* Work instructions *
Beginning with the line that includes "left ear: (238, 189)" and ending with the last line of the listing below, write out each line exactly, with no other output.

***

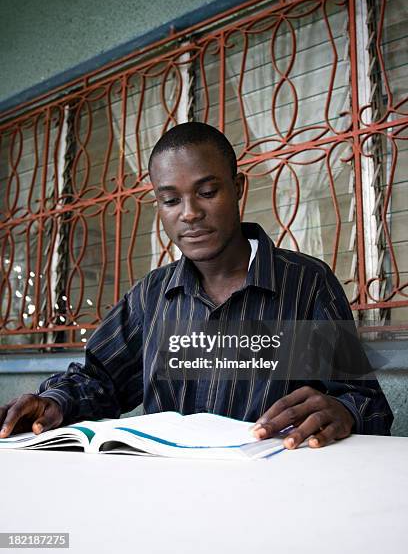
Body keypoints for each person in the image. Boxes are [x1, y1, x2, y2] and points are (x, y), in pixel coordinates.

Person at [0, 122, 393, 448]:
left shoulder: (305, 285)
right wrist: (53, 401)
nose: (190, 213)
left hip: (275, 497)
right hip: (169, 496)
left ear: (238, 189)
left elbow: (366, 403)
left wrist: (342, 412)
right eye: (171, 200)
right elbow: (98, 380)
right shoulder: (151, 297)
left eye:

***

* Written response *
left ear: (238, 189)
left elbow: (366, 403)
left wrist: (342, 412)
right eye: (171, 200)
right elbow: (98, 380)
right shoulder: (151, 297)
left eye:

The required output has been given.